Irak : 31 personnes mortes dans les manifestations à Bagdad et le sud du pays
VIOLENCES•Les foules réclament des emplois et la fin de la classe politique corrompue20 Minutes avec AFP
L’Irak a vécu jeudi sa journée la plus sanglante depuis le début mardi de manifestations au cours desquelles 31 personnes ont été tuées avec des affrontements d’une violence inédite entre protestataires et forces de sécurité. Parti de Bagdad, le mouvement réclamant des emplois pour la jeunesse et le départ des dirigeants « corrompus » a désormais gagné la quasi-totalité du sud du pays et franchi un nouveau palier dans la violence, avec des dizaines de blessés par balles dans diverses villes du pays.
Si la contestation est le premier test populaire pour le gouvernement d’Adel Abdel Mahdi, qui doit souffler sa première bougie à la fin du mois, la journée de vendredi sera un important test politique pour le chef du gouvernement, avec le sermon du grand ayatollah Ali Sistani. Plus haute autorité religieuse pour la grande majorité des chiites d’Irak, il passe pour avoir son mot à dire, notamment pour nommer et démettre les Premiers ministres.
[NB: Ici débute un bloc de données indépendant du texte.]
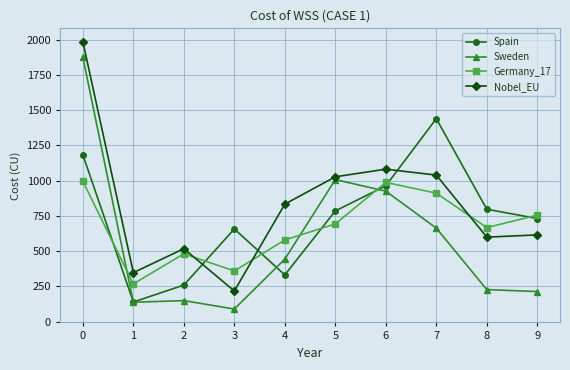

Does the chart have visible grid lines?

Yes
Son prêche pourrait éventuellement donner un signal aux manifestants sur la suite du mouvement.
La stratégie du gouvernement critiquée
Adel Abdel Mahdi ne s’était exprimé jusqu’ici que par communiqué, saluant « la retenue des forces armées » et annonçant le couvre-feu à Bagdad, tandis que son bureau affirmait avoir rencontré des « représentants des manifestants ». Adel Abdel Mahdi est sorti de son silence dans la nuit de jeudi à vendredi pour défendre le bilan de son gouvernement et sa gestion de la crise qui menace « de détruire l’Etat tout entier ».
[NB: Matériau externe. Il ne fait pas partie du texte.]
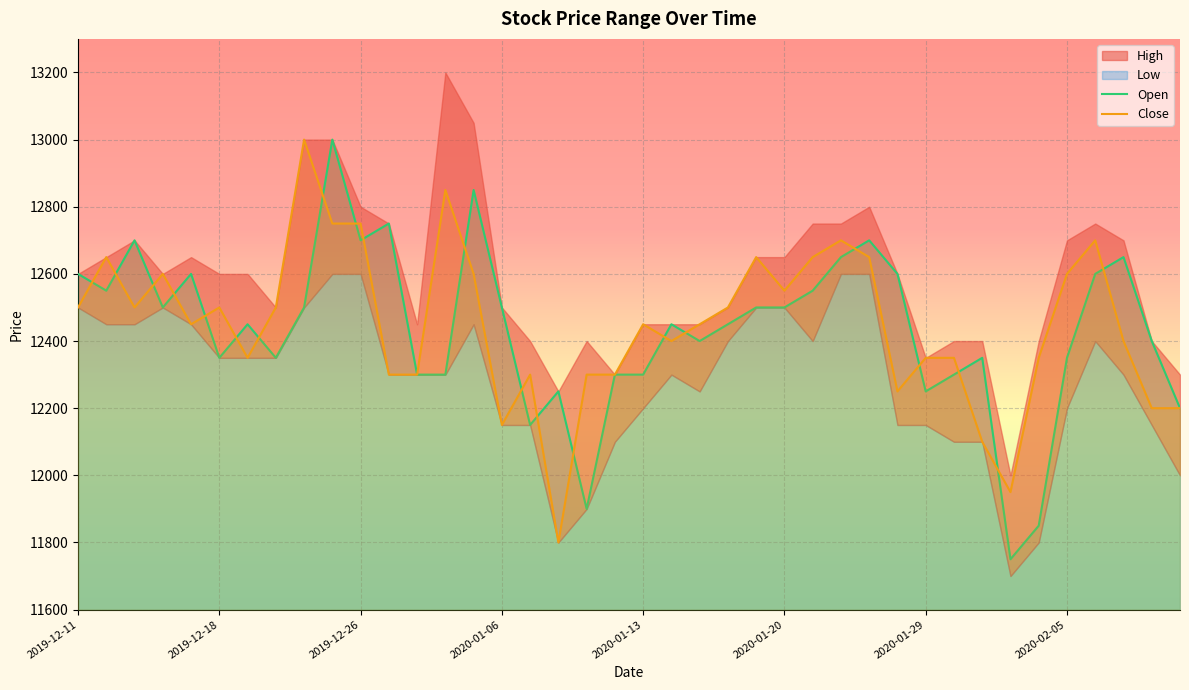

How many interior local valleys does the Open series have?

10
Il ne s’est pas adressé aux manifestants dans son discours télévisé mais a promis « des pensions aux familles sans revenus » tout en réclamant plus de temps pour mettre en place les réformes qu’il a promises à son arrivée au pouvoir. Au moment où la télévision d’Etat diffusait son allocution, des tirs pouvaient être entendus dans l’ensemble du centre de Bagdad. Les autorités, qui dénoncent des « saboteurs » et proposent aux protestataires d’appeler un numéro vert pour faire part de leurs revendications, semblent avoir choisi la fermeté, une décision critiquée jeudi par Amnesty International.
Un mouvement spontané
Dans la soirée, les affrontements se sont poursuivis dans plusieurs villes du sud de l’Irak, ainsi qu’à Bagdad où les blindés des forces spéciales sont entrés en action pour repousser la foule, les forces de l’ordre tirant sur le sol des balles qui ricochaient sur les manifestants, aussitôt transportés à bord de touk-touk par des camarades. Fait inédit en Irak, le mouvement est né sur les réseaux sociaux d’appels qu’aucun parti politique ou leader religieux n’a revendiqués.
Endeuillée par 31 morts -29 manifestants et manifestantes et deux policiers-, la contestation a tourné jeudi à la bataille rangée à Bagdad sur des axes menant à la place Tahrir, rendez-vous emblématique des contestataires. Manifestants et manifestantes d’un côté et policiers antiémeutes et militaires de l’autre se repoussaient par vagues dans la cité de neuf millions d’habitants, placée sous couvre-feu et où les fonctionnaires -la majorité des travailleurs du pays- ont été appelés à rester chez eux.
Pas de leader mais…
Ils assurent ne pas avoir de leader et uniquement réclamer des services publics fonctionnels après des décennies de pénurie d’électricité et d’eau potable, des emplois pour les 25 % de jeunes au chômage, et la fin de la corruption qui a englouti en 16 ans plus de 410 milliards d’euros. Mais un appel du très versatile leader chiite Moqtada Sadr -qui a rejoint la coalition gouvernementale mais menace régulièrement de la faire éclater- pourrait changer la donne.
Il a demandé mercredi soir à ses très nombreux partisans, qui avaient déjà paralysé le pays en 2016 avec des manifestations à Bagdad, d’organiser des « sit-ins pacifiques ». S’ils le font effectivement et décident de passer la nuit sur les places de Bagdad et du sud irakien, le bras de fer va se durcir.